EXERCISE AIM
Below are the records; tally the lines that include "none" and report only the total.

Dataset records
——————————

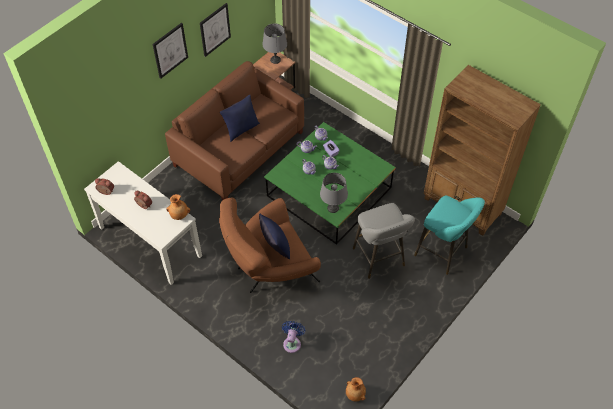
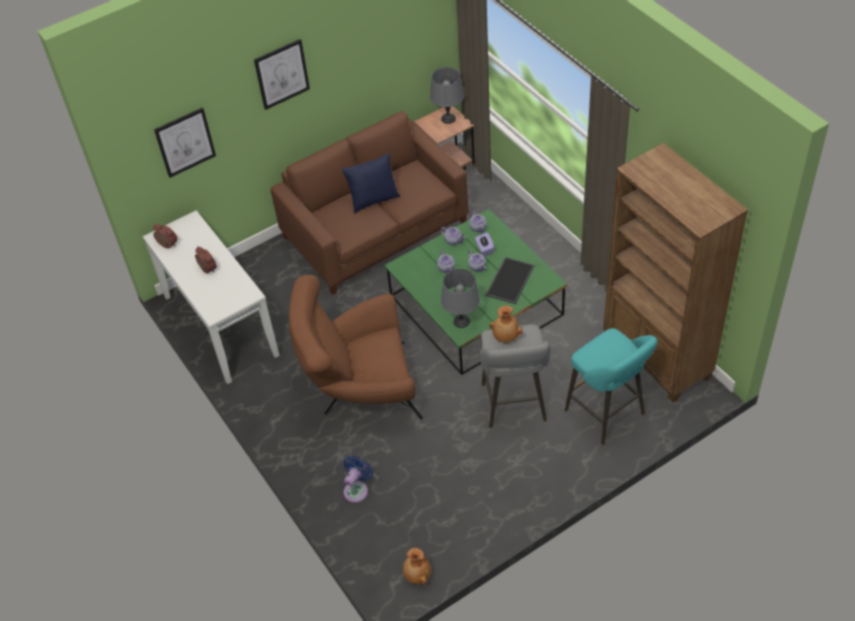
camera: 20 degrees right, 5 degrees down
(179, 215) = (246, 289): brown vase -> brown vase (505, 337)
(215, 29) = (354, 59): picture -> picture (185, 142)
(275, 247) = (365, 356): blue pillow -> none
(355, 171) = (509, 280): none -> tray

——————————

OUTPUT OF THE TASK
2